Task item
Beginning at the line that contains "left elbow: (415, 776)" and ending at the last line of the records below, retype each line exactly and add nothing.

[[ The data, beginning ]]

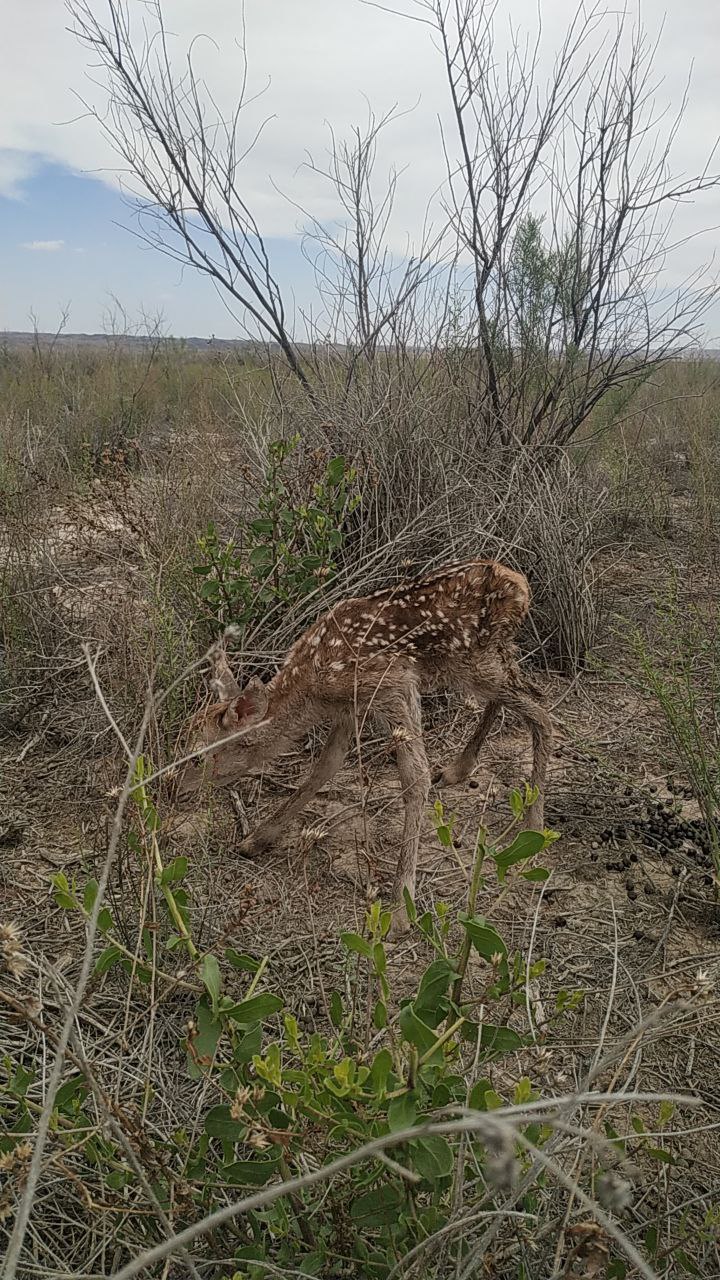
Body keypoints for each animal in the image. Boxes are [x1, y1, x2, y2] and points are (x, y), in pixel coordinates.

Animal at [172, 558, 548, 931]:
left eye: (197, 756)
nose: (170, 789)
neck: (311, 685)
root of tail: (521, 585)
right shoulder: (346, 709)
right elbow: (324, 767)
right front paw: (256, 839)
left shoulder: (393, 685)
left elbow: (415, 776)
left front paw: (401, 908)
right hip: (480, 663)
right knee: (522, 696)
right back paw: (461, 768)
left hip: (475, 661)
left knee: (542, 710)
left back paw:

[[ The data, end ]]

Task output
left elbow: (415, 776)
left front paw: (401, 908)
right hip: (480, 663)
right knee: (522, 696)
right back paw: (461, 768)
left hip: (475, 661)
left knee: (542, 710)
left back paw:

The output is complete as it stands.